**Поставленная задача 1**
Повторите дословно отрывок из приведенного ниже фрагмента о браке и обещании: между «Взглянем и с» и «том же роде.», включительно.

**Фрагмент текста**
____

Молчит Елисавета, сколько ни добиваюсь ответа; обращаюсь к Надежде, — молчит и она; Евфимия тоже. К Анне:

— По старому японскому обычаю нужно держать обещание, — отвечает старуха, видимо, натверженное ей, ибо ослабела сама и телом, и душой, к глубокому сожалению.

Тогда и Елисавета начала путать в том же роде, но и туда, и сюда, — мысли, точно спутанные нитки.

Я продолжал:

— Не японский только обычай крепко держать обещание касательно брака, но еще более — европейский; тем более, что в Европе брак не так легко расторжим, как в Японии; поэтому и обещания заключаются со всевозможною осторожностию, а потому и расторгать обещания приходится чрезвычайно редко. Однако же приходится. И это потому, что основание брака — любовь, а не обещание. Обещание заключается людьми и иногда бывает ошибочное; любовь дана Богом как закон брака. Закону Божию нужно повиноваться, иначе человек будет наказан за нарушение. Положим, человек женится не на той, которую полюбил, а на той, которую не любит, но дал обещание жениться. Что дальше? Взаимная нелюбовь мужа и жены, отсюда — ссоры и всякий разлад, часто прелюбодеяние с той, которую любит, иногда и убийства. В Японии же самое обычное явление разводы — отчего главное, как не от браков по Закону Божию. Возьмем с другой точки зрения. «Обещание нужно хранить и ни в каком случае не изменять ему», говорят. Но вот я взял обещание у Елисаветы «исполнить одну мою просьбу», не подозревая ничего дурного, она дала его. А я потом: «пожалуйста, убей Надежду», скажу. Исполнит ли она обещание? Едва ли. Отчего? Скажет: «Бог не велит это, — заповедь Божию не могу нарушить из–за данного обещания»; стало быть обещание нужно нарушить, когда оно становится вразрез с Божиим Законом. В браке то же. —

Взглянем и с новой точки. Исполнил бы человек обещание, женился на нелюбимой, а не на той, которой отдал (невольно, положим) сердце. Что бы он принес в брак? Одно тело, не душу: стало быть, это не был бы настоящий человеческий брак, Богом определенный людям, в котором «два в плоть едину»; души человека тогда не было бы. Это–то и было бы прелюбодеянием (в котором вы несправедливо ныне укоряете Елену, называя ее в статье «инпу»). Но таких браков по обещанию — одних телесных — к несчастью, много совершается; и в Токио есть Ёсивара, где женщины, по обещанию, отдают свои тела мужчинам, не участвуя в этом душой. Браки кошек, собак и всех животных — в том же роде.

____

**Поставленная задача 2**
Перепишите без изменений все строки исходных данных, расположенных ниже. Изображения в ответ не включайте.

____

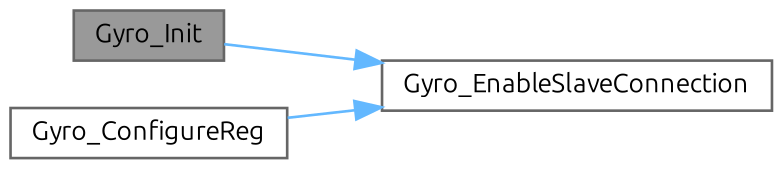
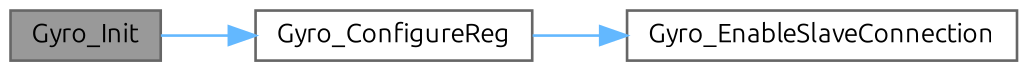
  digraph {
    fontname=Ubuntu
    rankdir=LR
    node [color=grey40 fillcolor=white fontname=Ubuntu fontsize=10 shape=box style=filled]
    edge [color=steelblue1 fontname=Ubuntu fontsize=10 labelfontname=Helvetica labelfontsize=10 style=solid]
    n1 [color=gray40 fillcolor=grey60 fontcolor=black height=0.2 label=Gyro_Init width=0.4]
    n2 [height=0.2 label=Gyro_ConfigureReg width=0.4]
    n3 [height=0.2 label=Gyro_EnableSlaveConnection width=0.4]
-   n1 -> n3
+   n1 -> n2
    n2 -> n3
  }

____

**Полный ответ 1**
Взглянем и с новой точки. Исполнил бы человек обещание, женился на нелюбимой, а не на той, которой отдал (невольно, положим) сердце. Что бы он принес в брак? Одно тело, не душу: стало быть, это не был бы настоящий человеческий брак, Богом определенный людям, в котором «два в плоть едину»; души человека тогда не было бы. Это–то и было бы прелюбодеянием (в котором вы несправедливо ныне укоряете Елену, называя ее в статье «инпу»). Но таких браков по обещанию — одних телесных — к несчастью, много совершается; и в Токио есть Ёсивара, где женщины, по обещанию, отдают свои тела мужчинам, не участвуя в этом душой. Браки кошек, собак и всех животных — в том же роде.

**Полный ответ 2**
  digraph {
    fontname=Ubuntu
    rankdir=LR
    node [color=grey40 fillcolor=white fontname=Ubuntu fontsize=10 shape=box style=filled]
    edge [color=steelblue1 fontname=Ubuntu fontsize=10 labelfontname=Helvetica labelfontsize=10 style=solid]
    n1 [color=gray40 fillcolor=grey60 fontcolor=black height=0.2 label=Gyro_Init width=0.4]
    n2 [height=0.2 label=Gyro_ConfigureReg width=0.4]
    n3 [height=0.2 label=Gyro_EnableSlaveConnection width=0.4]
-   n1 -> n3
+   n1 -> n2
    n2 -> n3
  }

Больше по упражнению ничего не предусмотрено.